__Brano scelto__:
-=-=-
Oppure battute, come quando in risposta a un tweet di Gianni Riotta che sosteneva di non «avere mai detto che Grillo è fascista», Corsini sottolineava: «Il fascismo è una cosa seria».
Il direttore tiene invece alla sua immagine ardita e indomabile, ad esempio postando foto da giocatore di rugby che affronta il fango del campo, o di amante delle moto stile anni Settanta, che guida magari con un giubbotto di pelle da inquieto giovane (che non è, avendo 55 anni).
Ma poi quando deve parlare con un Sigfrido Ranucci furibondo per il taglio alla repliche del suo programma o con una Serena Bortone che si lamenta per i budget di Chesarà, il direttore tentenna e prende tempo. E a proposito di grane: ieri, nonostante abbia ben altro a cui pensare, ha dovuto ascoltare al telefono pure il premier albanese Edi Rama furibondo per la puntata di Report sull’accordo Italia-Albania in tema di migranti.
Di solito comunque alle richieste di chiarimento di Ranucci, di Bortone, oppure di Riccardo Iacona, Corsini dice no a caldo, ma poi magari telefona al piano di sopra per sapere che fare. Resta quindi una domanda che circola in questi giorni tra gli addetti Rai: sul caso Scurati la telefonata l’ha fatta o per una volta ha detto, «decido io?». Il risultato comunque non cambia.
Un disastro, soprattutto per la leader maxima Meloni che le veline del Palazzo narrano essere andata su tutte le furie.
-=-=-
[Dati registrati]
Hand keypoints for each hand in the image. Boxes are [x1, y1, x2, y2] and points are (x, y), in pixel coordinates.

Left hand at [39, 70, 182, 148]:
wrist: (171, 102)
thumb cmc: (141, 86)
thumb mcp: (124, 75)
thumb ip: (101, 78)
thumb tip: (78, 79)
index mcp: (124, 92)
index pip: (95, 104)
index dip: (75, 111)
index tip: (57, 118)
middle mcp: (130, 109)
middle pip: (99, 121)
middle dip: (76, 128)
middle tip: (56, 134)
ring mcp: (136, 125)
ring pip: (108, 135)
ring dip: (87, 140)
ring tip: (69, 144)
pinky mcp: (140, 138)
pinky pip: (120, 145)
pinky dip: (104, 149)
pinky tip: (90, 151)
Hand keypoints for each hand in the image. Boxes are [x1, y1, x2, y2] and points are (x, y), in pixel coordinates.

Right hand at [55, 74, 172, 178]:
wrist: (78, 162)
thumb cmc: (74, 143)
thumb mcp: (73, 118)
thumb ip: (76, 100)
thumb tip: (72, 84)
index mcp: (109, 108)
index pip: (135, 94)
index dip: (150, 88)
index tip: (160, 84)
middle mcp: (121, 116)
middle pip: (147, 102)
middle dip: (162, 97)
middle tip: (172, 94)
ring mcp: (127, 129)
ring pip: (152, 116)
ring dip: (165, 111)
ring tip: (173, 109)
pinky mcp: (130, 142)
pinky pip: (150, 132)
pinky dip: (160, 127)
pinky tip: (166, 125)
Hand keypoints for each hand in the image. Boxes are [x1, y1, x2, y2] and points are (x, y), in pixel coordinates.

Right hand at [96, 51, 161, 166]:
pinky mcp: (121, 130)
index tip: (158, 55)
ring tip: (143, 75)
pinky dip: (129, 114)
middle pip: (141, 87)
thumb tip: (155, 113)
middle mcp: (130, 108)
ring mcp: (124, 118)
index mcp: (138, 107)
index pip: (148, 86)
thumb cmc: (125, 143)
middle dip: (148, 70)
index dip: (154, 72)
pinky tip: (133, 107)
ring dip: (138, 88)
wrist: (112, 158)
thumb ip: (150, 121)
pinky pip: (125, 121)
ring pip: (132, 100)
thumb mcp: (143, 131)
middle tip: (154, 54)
-=-=-
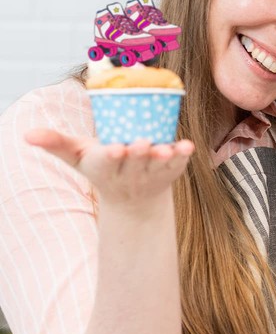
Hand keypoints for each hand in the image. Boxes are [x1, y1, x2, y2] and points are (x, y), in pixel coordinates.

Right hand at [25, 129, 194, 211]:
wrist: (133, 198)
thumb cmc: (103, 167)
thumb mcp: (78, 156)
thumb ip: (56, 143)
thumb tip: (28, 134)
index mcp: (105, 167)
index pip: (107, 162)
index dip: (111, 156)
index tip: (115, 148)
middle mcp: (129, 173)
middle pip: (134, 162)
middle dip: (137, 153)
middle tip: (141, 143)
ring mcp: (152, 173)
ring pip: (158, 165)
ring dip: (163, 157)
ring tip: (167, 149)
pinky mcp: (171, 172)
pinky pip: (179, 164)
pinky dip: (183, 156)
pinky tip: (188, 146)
-=-=-
__Consegna__:
Traduci in inglese questa frase del brano sul direttore Corsini: «Di solito comunque alle richieste di chiarimento di Ranucci, di Bortone, oppure di Riccardo Iacona, Corsini dice no a caldo, ma poi magari telefona al piano di sopra per sapere che fare.»

__Soluzione__:
Usually, though, when Ranucci, Bortone, or Riccardo Iacona ask for clarification, Corsini says no on the spot, but then perhaps phones upstairs to find out what to do.